Acıbadem Ankara Hastanesi Psikoloğu Mithat Bülent Baykal, öğrencilere ve ailelerine TEOG sınavı öncesi ve sonrasında ortaya çıkabilecek kaygıyla baş etme yollarını anlattı.

Temel Eğitimden Ortaöğretime Geçiş (TEOG) 2. dönem sınavına az bir zaman kaldı. Sekinci sınıf öğrencilerin girdiği TEOG 2. dönem sınavı 26-27 Nisan’da yapılacak. Psikolog Mithat Bülent Baykal, öğrencilere ve ailelerine sınav öncesi ve sonrasında ortaya çıkabilecek kaygıyla baş etme yollarını anlattı.

“Baskıyı azaltmalarını tavsiye ediyorum”

Baykal, sınava girecek olan çocukların kendilerini rahat hissetmeleri gerektiğine vurgu yaparak, “O anksiyeteyi yaşamamaları önemli. Onun için anne babalara birazcık daha sakin olmaları ve baskıyı azaltmalarını tavsiye ediyorum. Çocukların streslerinin çok yüksek olduğunu bilmek lazım, ailenin bunları göz önüne alarak o baskıyı azaltmak için bir takım yöntemler kullanması lazım. Sınavdan bir gün önce zaten ders çalıştırmayı bıraktırarak belki farklı bir faaliyet yapılabilir, beraber bir yerlere gidebilirler. Çocuklar çok fazla baskı hissediyor olabilirler. Sınavda başaracak mıyım? Ne yapacağım? diye kaygı hissediyor olabilirler. Bu kaygıları pekiştirmemek lazım. Anne babaların beklentileri, ön plana geçmeyecek. Onun için de anne baba olarak daha sakin olmak ve kendini hazırlamak lazım. Çocuklara şunu hissettirmemek lazım: ‘Bu benim tek seçeneğim, bu olmazsa artık hayatım bitti, felaket yaşayacağım’ gibi düşünmemeleri lazım. Çünkü bu düşünce kaygılarını arttırıyor. Kaygıları arttıkça da kaygı beyinde bir sis halinde hem motivasyonlarını hem de konsantrasyonlarını bozuyor. Onun için çocuklar da performanslarında bir düşüş yaşıyorlar. Bu düşüşü yaşamamaları için anne babanın hem sınavdan önceki hem de son günkü davranışları çok önemli, bu konuda bir tedbir almak gerekiyor” şeklinde konuştu.
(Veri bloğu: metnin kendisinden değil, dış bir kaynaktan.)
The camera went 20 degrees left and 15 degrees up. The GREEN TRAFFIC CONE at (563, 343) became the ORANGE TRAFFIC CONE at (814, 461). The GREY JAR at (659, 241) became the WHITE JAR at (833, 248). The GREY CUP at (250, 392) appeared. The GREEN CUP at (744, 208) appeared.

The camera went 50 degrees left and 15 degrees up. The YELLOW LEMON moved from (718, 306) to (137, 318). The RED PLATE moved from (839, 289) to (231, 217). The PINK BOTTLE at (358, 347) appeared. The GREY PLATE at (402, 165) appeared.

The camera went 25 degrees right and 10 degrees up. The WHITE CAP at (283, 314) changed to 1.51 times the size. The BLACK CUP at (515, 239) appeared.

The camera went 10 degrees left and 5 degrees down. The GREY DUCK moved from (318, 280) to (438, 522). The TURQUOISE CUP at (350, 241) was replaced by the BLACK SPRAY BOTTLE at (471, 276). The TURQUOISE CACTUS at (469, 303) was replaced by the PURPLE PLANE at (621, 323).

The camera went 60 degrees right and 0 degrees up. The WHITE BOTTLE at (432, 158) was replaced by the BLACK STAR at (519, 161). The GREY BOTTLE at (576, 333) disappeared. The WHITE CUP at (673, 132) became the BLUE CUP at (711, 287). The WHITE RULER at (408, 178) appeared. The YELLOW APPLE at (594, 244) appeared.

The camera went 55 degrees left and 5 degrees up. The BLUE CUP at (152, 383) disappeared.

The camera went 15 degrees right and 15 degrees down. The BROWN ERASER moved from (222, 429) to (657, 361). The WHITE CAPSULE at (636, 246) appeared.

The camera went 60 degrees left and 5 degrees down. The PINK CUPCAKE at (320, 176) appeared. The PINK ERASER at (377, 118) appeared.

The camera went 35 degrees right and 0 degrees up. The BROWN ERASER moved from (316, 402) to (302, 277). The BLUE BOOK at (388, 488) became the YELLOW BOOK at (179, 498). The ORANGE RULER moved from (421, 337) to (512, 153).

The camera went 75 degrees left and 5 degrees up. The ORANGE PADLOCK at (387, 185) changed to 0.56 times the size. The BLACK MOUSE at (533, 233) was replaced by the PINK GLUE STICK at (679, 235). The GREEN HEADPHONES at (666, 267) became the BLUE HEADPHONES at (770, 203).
“Çocuklarda somatik reaksiyonlar ortaya çıkabiliyor”

Başarıyı pekiştirmek için olumlu pekiştireç vermek gerektiğini kaydeden Baykal, “Başarabilirsin, yapabilirsin gibi pekiştireçler vermek olabilir. Başka etkinliklerle o anda zihnini boşaltmak iyi bir seçenek olabilir. Bir de nefes egzersizleri, derin nefes alarak sakinleşmesini sağlayabilir. Çünkü bazen çocuklarda somatik reaksiyonlar ortaya çıkıyor. Karın ağrıları, baş ağrıları gibi kaygıya bağlı bir takım reaksiyonlar ortaya çıkıyor. Bu reaksiyonlarla ilgili de ‘yanındayız, kendini iyi hissedeceksin’ gibi olumsuz düşünceleri olumluya çevirmek gerekiyor. Anksiyete optimum seviyede olmalı, yani yüzde 40’larda 50’lerde olmalı. Yüzde 70-80’lere çıktığı zaman çocuk ‘başaramayacağım, yapamayacağım, beceremeyeceğim’ kaygısıyla sorulara baktığı zaman soruları anlamayabiliyor” ifadelerini kullandı.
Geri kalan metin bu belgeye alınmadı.